PlanSubqueries
is a physical query optimization (aka physical query preparation rule or simply preparation rule) that plans ScalarSubquery (SubqueryExpression) expressions (as ScalarSubquery ExecSubqueryExpression
expressions).
import org.apache.spark.sql.SparkSession
val spark: SparkSession = ...
import org.apache.spark.sql.execution.PlanSubqueries
val planSubqueries = PlanSubqueries(spark)
Seq(
(0, 0),
(1, 0),
(2, 1)
).toDF("id", "gid").createOrReplaceTempView("t")
Seq(
(0, 3),
(1, 20)
).toDF("gid", "lvl").createOrReplaceTempView("v")
val sql = """
select * from t where gid > (select max(gid) from v)
"""
val q = spark.sql(sql)
val sparkPlan = q.queryExecution.sparkPlan
scala> println(sparkPlan.numberedTreeString)
00 Project [_1#49 AS id#52, _2#50 AS gid#53]
01 +- Filter (_2#50 > scalar-subquery#128 [])
02 : +- Aggregate [max(gid#61) AS max(gid)#130]
03 : +- LocalRelation [gid#61]
04 +- LocalTableScan [_1#49, _2#50]
val optimizedPlan = planSubqueries(sparkPlan)
scala> println(optimizedPlan.numberedTreeString)
00 Project [_1#49 AS id#52, _2#50 AS gid#53]
01 +- Filter (_2#50 > Subquery subquery128)

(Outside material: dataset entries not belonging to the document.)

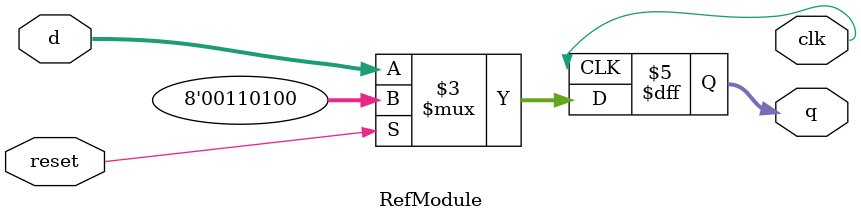
<source format=sv>

module RefModule (
  output clk,
  input [7:0] d,
  input reset,
  output reg [7:0] q
);

  always @(negedge clk)
    if (reset)
      q <= 8'h34;
    else
      q <= d;

endmodule


</source>
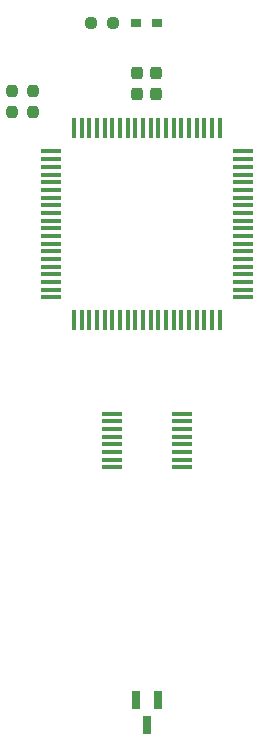
<source format=gbr>
G04 #@! TF.GenerationSoftware,KiCad,Pcbnew,9.0.6*
G04 #@! TF.CreationDate,2025-12-15T20:36:39+09:00*
G04 #@! TF.ProjectId,bionic-hd64180s,62696f6e-6963-42d6-9864-363431383073,1*
G04 #@! TF.SameCoordinates,Original*
G04 #@! TF.FileFunction,Paste,Top*
G04 #@! TF.FilePolarity,Positive*
%FSLAX46Y46*%
G04 Gerber Fmt 4.6, Leading zero omitted, Abs format (unit mm)*
G04 Created by KiCad (PCBNEW 9.0.6) date 2025-12-15 20:36:39*
%MOMM*%
%LPD*%
G01*
G04 APERTURE LIST*
G04 Aperture macros list*
%AMRoundRect*
0 Rectangle with rounded corners*
0 $1 Rounding radius*
0 $2 $3 $4 $5 $6 $7 $8 $9 X,Y pos of 4 corners*
0 Add a 4 corners polygon primitive as box body*
4,1,4,$2,$3,$4,$5,$6,$7,$8,$9,$2,$3,0*
0 Add four circle primitives for the rounded corners*
1,1,$1+$1,$2,$3*
1,1,$1+$1,$4,$5*
1,1,$1+$1,$6,$7*
1,1,$1+$1,$8,$9*
0 Add four rect primitives between the rounded corners*
20,1,$1+$1,$2,$3,$4,$5,0*
20,1,$1+$1,$4,$5,$6,$7,0*
20,1,$1+$1,$6,$7,$8,$9,0*
20,1,$1+$1,$8,$9,$2,$3,0*%
G04 Aperture macros list end*
%ADD10RoundRect,0.237500X-0.237500X0.250000X-0.237500X-0.250000X0.237500X-0.250000X0.237500X0.250000X0*%
%ADD11R,1.778000X0.355600*%
%ADD12R,0.965200X0.762000*%
%ADD13RoundRect,0.100000X-0.775000X-0.100000X0.775000X-0.100000X0.775000X0.100000X-0.775000X0.100000X0*%
%ADD14RoundRect,0.100000X-0.100000X-0.775000X0.100000X-0.775000X0.100000X0.775000X-0.100000X0.775000X0*%
%ADD15RoundRect,0.237500X0.250000X0.237500X-0.250000X0.237500X-0.250000X-0.237500X0.250000X-0.237500X0*%
%ADD16R,0.660400X1.625600*%
%ADD17RoundRect,0.237500X0.237500X-0.300000X0.237500X0.300000X-0.237500X0.300000X-0.237500X-0.300000X0*%
G04 APERTURE END LIST*
D10*
X102270000Y-77215500D03*
X102270000Y-79040500D03*
D11*
X110728200Y-104555001D03*
X110728200Y-105204999D03*
X110728200Y-105855001D03*
X110728200Y-106504999D03*
X110728200Y-107154998D03*
X110728200Y-107804999D03*
X110728200Y-108454998D03*
X110728200Y-109104999D03*
X116671800Y-109104999D03*
X116671800Y-108455001D03*
X116671800Y-107804999D03*
X116671800Y-107155001D03*
X116671800Y-106505002D03*
X116671800Y-105855001D03*
X116671800Y-105205002D03*
X116671800Y-104555001D03*
D12*
X112823700Y-71524000D03*
X114576300Y-71524000D03*
D13*
X105575000Y-82364000D03*
X105575000Y-83014000D03*
X105575000Y-83664000D03*
X105575000Y-84314000D03*
X105575000Y-84964000D03*
X105575000Y-85614000D03*
X105575000Y-86264000D03*
X105575000Y-86914000D03*
X105575000Y-87564000D03*
X105575000Y-88214000D03*
X105575000Y-88864000D03*
X105575000Y-89514000D03*
X105575000Y-90164000D03*
X105575000Y-90814000D03*
X105575000Y-91464000D03*
X105575000Y-92114000D03*
X105575000Y-92764000D03*
X105575000Y-93414000D03*
X105575000Y-94064000D03*
X105575000Y-94714000D03*
D14*
X107525000Y-96664000D03*
X108175000Y-96664000D03*
X108825000Y-96664000D03*
X109475000Y-96664000D03*
X110125000Y-96664000D03*
X110775000Y-96664000D03*
X111425000Y-96664000D03*
X112075000Y-96664000D03*
X112725000Y-96664000D03*
X113375000Y-96664000D03*
X114025000Y-96664000D03*
X114675000Y-96664000D03*
X115325000Y-96664000D03*
X115975000Y-96664000D03*
X116625000Y-96664000D03*
X117275000Y-96664000D03*
X117925000Y-96664000D03*
X118575000Y-96664000D03*
X119225000Y-96664000D03*
X119875000Y-96664000D03*
D13*
X121825000Y-94714000D03*
X121825000Y-94064000D03*
X121825000Y-93414000D03*
X121825000Y-92764000D03*
X121825000Y-92114000D03*
X121825000Y-91464000D03*
X121825000Y-90814000D03*
X121825000Y-90164000D03*
X121825000Y-89514000D03*
X121825000Y-88864000D03*
X121825000Y-88214000D03*
X121825000Y-87564000D03*
X121825000Y-86914000D03*
X121825000Y-86264000D03*
X121825000Y-85614000D03*
X121825000Y-84964000D03*
X121825000Y-84314000D03*
X121825000Y-83664000D03*
X121825000Y-83014000D03*
X121825000Y-82364000D03*
D14*
X119875000Y-80414000D03*
X119225000Y-80414000D03*
X118575000Y-80414000D03*
X117925000Y-80414000D03*
X117275000Y-80414000D03*
X116625000Y-80414000D03*
X115975000Y-80414000D03*
X115325000Y-80414000D03*
X114675000Y-80414000D03*
X114025000Y-80414000D03*
X113375000Y-80414000D03*
X112725000Y-80414000D03*
X112075000Y-80414000D03*
X111425000Y-80414000D03*
X110775000Y-80414000D03*
X110125000Y-80414000D03*
X109475000Y-80414000D03*
X108825000Y-80414000D03*
X108175000Y-80414000D03*
X107525000Y-80414000D03*
D10*
X104048000Y-77215500D03*
X104048000Y-79040500D03*
D15*
X110802500Y-71524000D03*
X108977500Y-71524000D03*
D16*
X114650001Y-128828000D03*
X112749999Y-128828000D03*
X113700000Y-130960000D03*
D17*
X112887200Y-77466500D03*
X112887200Y-75741500D03*
X114512800Y-77466500D03*
X114512800Y-75741500D03*
M02*

</source>
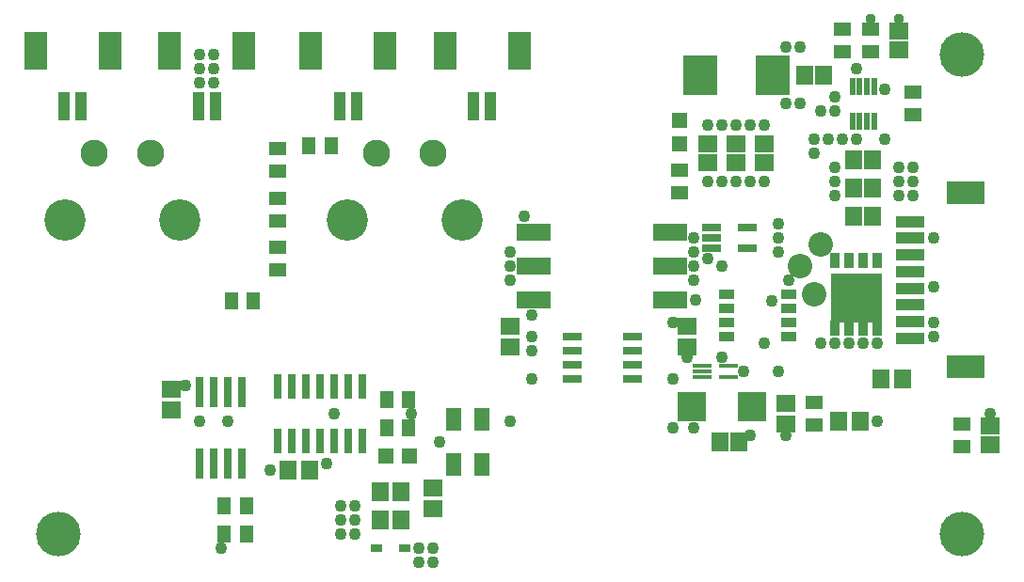
<source format=gts>
G75*
%MOIN*%
%OFA0B0*%
%FSLAX25Y25*%
%IPPOS*%
%LPD*%
%AMOC8*
5,1,8,0,0,1.08239X$1,22.5*
%
%ADD10C,0.15800*%
%ADD11R,0.03950X0.10249*%
%ADD12R,0.07887X0.13792*%
%ADD13R,0.06902X0.03162*%
%ADD14R,0.06706X0.05918*%
%ADD15R,0.05800X0.03300*%
%ADD16R,0.03400X0.05800*%
%ADD17C,0.04300*%
%ADD18R,0.18400X0.17600*%
%ADD19C,0.08674*%
%ADD20R,0.05918X0.06706*%
%ADD21R,0.06312X0.05131*%
%ADD22R,0.12020X0.14186*%
%ADD23R,0.02165X0.06496*%
%ADD24R,0.05524X0.05524*%
%ADD25R,0.05131X0.06312*%
%ADD26R,0.12237X0.06300*%
%ADD27R,0.05524X0.08083*%
%ADD28R,0.04343X0.03162*%
%ADD29R,0.10249X0.03950*%
%ADD30R,0.13792X0.07887*%
%ADD31C,0.14643*%
%ADD32C,0.09658*%
%ADD33R,0.10446X0.02572*%
%ADD34R,0.06509X0.01784*%
%ADD35R,0.03000X0.08600*%
%ADD36R,0.03162X0.10839*%
%ADD37C,0.04343*%
%ADD38C,0.03769*%
D10*
X0052000Y0052000D03*
X0372000Y0052000D03*
X0372000Y0222000D03*
D11*
X0204953Y0203500D03*
X0199047Y0203500D03*
X0157453Y0203500D03*
X0151547Y0203500D03*
X0107453Y0203500D03*
X0101547Y0203500D03*
X0059953Y0203500D03*
X0054047Y0203500D03*
D12*
X0043811Y0223382D03*
X0070189Y0223382D03*
X0091311Y0223382D03*
X0117689Y0223382D03*
X0141311Y0223382D03*
X0167689Y0223382D03*
X0188811Y0223382D03*
X0215189Y0223382D03*
D13*
X0283201Y0160740D03*
X0283201Y0157000D03*
X0283201Y0153260D03*
X0295799Y0153260D03*
X0295799Y0160740D03*
X0255130Y0122000D03*
X0255130Y0117000D03*
X0255130Y0112000D03*
X0255130Y0107000D03*
X0233870Y0107000D03*
X0233870Y0112000D03*
X0233870Y0117000D03*
X0233870Y0122000D03*
D14*
X0212000Y0118260D03*
X0212000Y0125740D03*
X0274500Y0125740D03*
X0274500Y0118260D03*
X0309500Y0098240D03*
X0309500Y0090760D03*
X0382000Y0090346D03*
X0382000Y0083654D03*
X0302000Y0183654D03*
X0292000Y0183654D03*
X0292000Y0190346D03*
X0302000Y0190346D03*
X0282000Y0190346D03*
X0282000Y0183654D03*
X0349500Y0223654D03*
X0349500Y0230346D03*
X0184500Y0068240D03*
X0184500Y0060760D03*
X0092000Y0095760D03*
X0092000Y0103240D03*
D15*
X0288500Y0122000D03*
X0288500Y0127000D03*
X0288500Y0132000D03*
X0288500Y0137000D03*
X0310500Y0137000D03*
X0310500Y0132000D03*
X0310500Y0127000D03*
X0310500Y0122000D03*
D16*
X0327000Y0125000D03*
X0332000Y0125000D03*
X0337000Y0125000D03*
X0342000Y0125000D03*
X0342000Y0149000D03*
X0337000Y0149000D03*
X0332000Y0149000D03*
X0327000Y0149000D03*
D17*
X0329500Y0142000D03*
X0334500Y0142000D03*
X0334500Y0137000D03*
X0334500Y0132000D03*
X0329500Y0132000D03*
X0329500Y0137000D03*
X0339500Y0137000D03*
X0339500Y0132000D03*
X0339500Y0142000D03*
D18*
X0334500Y0135700D03*
D19*
X0319500Y0137000D03*
X0314500Y0147000D03*
X0322000Y0154500D03*
D20*
X0333654Y0164500D03*
X0340346Y0164500D03*
X0340346Y0174500D03*
X0333654Y0174500D03*
X0333654Y0184500D03*
X0340346Y0184500D03*
X0322846Y0214500D03*
X0316154Y0214500D03*
X0343260Y0107000D03*
X0350740Y0107000D03*
X0335740Y0092000D03*
X0328260Y0092000D03*
X0292846Y0084500D03*
X0286154Y0084500D03*
X0173240Y0067000D03*
X0165760Y0067000D03*
X0165760Y0057000D03*
X0173240Y0057000D03*
X0140740Y0074500D03*
X0133260Y0074500D03*
D21*
X0129500Y0145563D03*
X0129500Y0153437D03*
X0129500Y0163063D03*
X0129500Y0170937D03*
X0129500Y0180563D03*
X0129500Y0188437D03*
X0272000Y0180937D03*
X0272000Y0173063D03*
X0329500Y0223063D03*
X0329500Y0230937D03*
X0339500Y0230937D03*
X0339500Y0223063D03*
X0354500Y0208437D03*
X0354500Y0200563D03*
X0319500Y0098437D03*
X0319500Y0090563D03*
X0372000Y0090937D03*
X0372000Y0083063D03*
D22*
X0304894Y0214500D03*
X0279106Y0214500D03*
D23*
X0333161Y0210602D03*
X0335720Y0210602D03*
X0338280Y0210602D03*
X0340839Y0210602D03*
X0340839Y0198398D03*
X0338280Y0198398D03*
X0335720Y0198398D03*
X0333161Y0198398D03*
D24*
X0272000Y0198634D03*
X0272000Y0190366D03*
X0176134Y0079500D03*
X0167866Y0079500D03*
D25*
X0168063Y0089500D03*
X0175937Y0089500D03*
X0175937Y0099500D03*
X0168063Y0099500D03*
X0120937Y0134500D03*
X0113063Y0134500D03*
X0140563Y0189500D03*
X0148437Y0189500D03*
X0118437Y0062000D03*
X0110563Y0062000D03*
X0110563Y0052000D03*
X0118437Y0052000D03*
D26*
X0220281Y0135000D03*
X0220281Y0147000D03*
X0220281Y0159000D03*
X0268719Y0159000D03*
X0268719Y0147000D03*
X0268719Y0135000D03*
D27*
X0202000Y0092472D03*
X0192000Y0092472D03*
X0192000Y0076528D03*
X0202000Y0076528D03*
D28*
X0174421Y0047000D03*
X0164579Y0047000D03*
D29*
X0353500Y0121331D03*
X0353500Y0127236D03*
X0353500Y0133142D03*
X0353500Y0139047D03*
X0353500Y0144953D03*
X0353500Y0150858D03*
X0353500Y0156764D03*
X0353500Y0162669D03*
D30*
X0373382Y0172906D03*
X0373382Y0111094D03*
D31*
X0194750Y0163400D03*
X0154250Y0163400D03*
X0094750Y0163400D03*
X0054250Y0163400D03*
D32*
X0064500Y0187000D03*
X0084500Y0187000D03*
X0164500Y0187000D03*
X0184500Y0187000D03*
D33*
X0276370Y0100839D03*
X0276370Y0098280D03*
X0276370Y0095720D03*
X0276370Y0093161D03*
X0297630Y0093161D03*
X0297630Y0095720D03*
X0297630Y0098280D03*
X0297630Y0100839D03*
D34*
X0289126Y0107531D03*
X0289126Y0111469D03*
X0279874Y0111469D03*
X0279874Y0109500D03*
X0279874Y0107531D03*
D35*
X0159500Y0104200D03*
X0154500Y0104200D03*
X0149500Y0104200D03*
X0144500Y0104200D03*
X0139500Y0104200D03*
X0134500Y0104200D03*
X0129500Y0104200D03*
X0129500Y0084800D03*
X0134500Y0084800D03*
X0139500Y0084800D03*
X0144500Y0084800D03*
X0149500Y0084800D03*
X0154500Y0084800D03*
X0159500Y0084800D03*
D36*
X0117000Y0076902D03*
X0112000Y0076902D03*
X0107000Y0076902D03*
X0102000Y0076902D03*
X0102000Y0102098D03*
X0107000Y0102098D03*
X0112000Y0102098D03*
X0117000Y0102098D03*
D37*
X0112000Y0092000D03*
X0102000Y0092000D03*
X0097000Y0104500D03*
X0127000Y0074500D03*
X0147000Y0077000D03*
X0152000Y0062000D03*
X0157000Y0062000D03*
X0157000Y0057000D03*
X0152000Y0057000D03*
X0152000Y0052000D03*
X0157000Y0052000D03*
X0179500Y0047000D03*
X0184500Y0047000D03*
X0184500Y0042000D03*
X0179500Y0042000D03*
X0187000Y0084500D03*
X0177000Y0094500D03*
X0149500Y0094500D03*
X0212000Y0092000D03*
X0219500Y0107000D03*
X0219500Y0117000D03*
X0219500Y0122000D03*
X0219500Y0129500D03*
X0212000Y0142000D03*
X0212000Y0147000D03*
X0212000Y0152000D03*
X0217000Y0164500D03*
X0269500Y0127000D03*
X0277500Y0135000D03*
X0277000Y0142000D03*
X0277000Y0147000D03*
X0282000Y0149500D03*
X0277000Y0152000D03*
X0277000Y0157000D03*
X0287000Y0147000D03*
X0307000Y0152000D03*
X0307000Y0157000D03*
X0307000Y0162000D03*
X0327000Y0172000D03*
X0327000Y0177000D03*
X0327000Y0182000D03*
X0319500Y0187000D03*
X0319500Y0192000D03*
X0324500Y0192000D03*
X0329500Y0192000D03*
X0334500Y0192000D03*
X0344500Y0192000D03*
X0349500Y0182000D03*
X0354500Y0182000D03*
X0354500Y0177000D03*
X0349500Y0177000D03*
X0349500Y0172000D03*
X0354500Y0172000D03*
X0362000Y0157000D03*
X0362000Y0139500D03*
X0362000Y0127000D03*
X0362000Y0122000D03*
X0342000Y0119500D03*
X0337000Y0119500D03*
X0332000Y0119500D03*
X0327000Y0119500D03*
X0322000Y0119500D03*
X0307000Y0109500D03*
X0294500Y0109500D03*
X0287000Y0114500D03*
X0274500Y0114500D03*
X0269500Y0107000D03*
X0269500Y0089500D03*
X0277000Y0089500D03*
X0297000Y0087000D03*
X0309500Y0087000D03*
X0342000Y0092000D03*
X0382000Y0094500D03*
X0310500Y0142000D03*
X0304500Y0134500D03*
X0302000Y0119500D03*
X0302000Y0177000D03*
X0297000Y0177000D03*
X0292000Y0177000D03*
X0287000Y0177000D03*
X0282000Y0177000D03*
X0282000Y0197000D03*
X0287000Y0197000D03*
X0292000Y0197000D03*
X0297000Y0197000D03*
X0302000Y0197000D03*
X0309500Y0204500D03*
X0314500Y0204500D03*
X0322000Y0202000D03*
X0327000Y0202000D03*
X0327000Y0207000D03*
X0334500Y0217000D03*
X0344500Y0209500D03*
X0314500Y0224500D03*
X0309500Y0224500D03*
X0107000Y0222000D03*
X0107000Y0217000D03*
X0107000Y0212000D03*
X0102000Y0212000D03*
X0102000Y0217000D03*
X0102000Y0222000D03*
X0109500Y0047000D03*
D38*
X0339500Y0234500D03*
X0349500Y0234500D03*
M02*

</source>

02 : +- Subquery subquery128
03 : +- *(2) HashAggregate(keys=[], functions=[max(gid#61)], output=[max(gid)#130])
04 : +- Exchange SinglePartition
05 : +- *(1) HashAggregate(keys=[], functions=[partial_max(gid#61)], output=[max#134])
06 : +- LocalTableScan [gid#61]
07 +- LocalTableScan [_1#49, _2#50]
PlanSubqueries
is part of preparations batch of physical query plan rules and is executed when QueryExecution
is requested for the optimized physical query plan (i.e. in executedPlan phase of a query execution).
Technically, PlanSubqueries
is just a Catalyst rule for transforming physical query plans, i.e. Rule[SparkPlan]
.
apply(plan: SparkPlan): SparkPlan
Note
|
apply is part of Rule Contract to apply a rule to a TreeNode, e.g. physical plan.
|
For every ScalarSubquery (SubqueryExpression) expression in the input physical plan, apply
does the following:
-
Builds the optimized physical plan (aka
executedPlan
) of the subquery logical plan, i.e. creates a QueryExecution for the subquery logical plan and requests the optimized physical plan. -
Plans the scalar subquery, i.e. creates a ScalarSubquery (ExecSubqueryExpression) expression with a new SubqueryExec physical operator (with the name subquery[id] and the optimized physical plan) and the ExprId.